**DESCRIPTION OF THE TASK**
Only certain lines below are wanted: those starting at the line containing "technician failed to" and ending at the line containing "December 4, 2024", both included, each retyped exactly.

**THE DATA**
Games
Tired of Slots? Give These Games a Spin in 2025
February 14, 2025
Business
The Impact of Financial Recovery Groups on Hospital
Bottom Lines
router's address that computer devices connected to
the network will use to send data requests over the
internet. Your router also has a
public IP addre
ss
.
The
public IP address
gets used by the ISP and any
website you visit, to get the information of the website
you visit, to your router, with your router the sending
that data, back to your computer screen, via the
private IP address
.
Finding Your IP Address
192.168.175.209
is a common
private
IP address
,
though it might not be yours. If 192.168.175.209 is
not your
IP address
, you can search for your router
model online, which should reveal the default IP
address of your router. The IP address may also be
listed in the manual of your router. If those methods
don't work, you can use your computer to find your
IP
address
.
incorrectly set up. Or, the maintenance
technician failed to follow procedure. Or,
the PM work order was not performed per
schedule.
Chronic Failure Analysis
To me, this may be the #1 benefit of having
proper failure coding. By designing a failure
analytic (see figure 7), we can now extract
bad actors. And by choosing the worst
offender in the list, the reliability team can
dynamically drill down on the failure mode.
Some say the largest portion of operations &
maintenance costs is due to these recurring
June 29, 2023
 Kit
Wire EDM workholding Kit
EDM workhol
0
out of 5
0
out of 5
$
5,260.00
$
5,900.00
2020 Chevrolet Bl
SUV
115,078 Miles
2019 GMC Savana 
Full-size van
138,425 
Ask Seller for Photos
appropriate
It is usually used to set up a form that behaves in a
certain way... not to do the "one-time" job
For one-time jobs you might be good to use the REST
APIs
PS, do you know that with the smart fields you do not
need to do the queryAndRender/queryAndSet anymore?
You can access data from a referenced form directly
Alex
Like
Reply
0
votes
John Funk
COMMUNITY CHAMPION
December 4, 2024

--

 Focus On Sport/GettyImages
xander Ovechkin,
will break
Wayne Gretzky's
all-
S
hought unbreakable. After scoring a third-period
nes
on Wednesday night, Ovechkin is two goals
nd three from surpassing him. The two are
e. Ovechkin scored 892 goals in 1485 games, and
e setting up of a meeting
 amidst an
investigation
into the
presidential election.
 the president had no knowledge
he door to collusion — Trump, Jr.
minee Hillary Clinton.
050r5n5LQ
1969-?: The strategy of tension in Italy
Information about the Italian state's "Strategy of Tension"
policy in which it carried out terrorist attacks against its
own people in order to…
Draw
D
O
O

**ANSWER FOR THE TASK**
technician failed to follow procedure. Or,
the PM work order was not performed per
schedule.
Chronic Failure Analysis
To me, this may be the #1 benefit of having
proper failure coding. By designing a failure
analytic (see figure 7), we can now extract
bad actors. And by choosing the worst
offender in the list, the reliability team can
dynamically drill down on the failure mode.
Some say the largest portion of operations &
maintenance costs is due to these recurring
June 29, 2023
 Kit
Wire EDM workholding Kit
EDM workhol
0
out of 5
0
out of 5
$
5,260.00
$
5,900.00
2020 Chevrolet Bl
SUV
115,078 Miles
2019 GMC Savana 
Full-size van
138,425 
Ask Seller for Photos
appropriate
It is usually used to set up a form that behaves in a
certain way... not to do the "one-time" job
For one-time jobs you might be good to use the REST
APIs
PS, do you know that with the smart fields you do not
need to do the queryAndRender/queryAndSet anymore?
You can access data from a referenced form directly
Alex
Like
Reply
0
votes
John Funk
COMMUNITY CHAMPION
December 4, 2024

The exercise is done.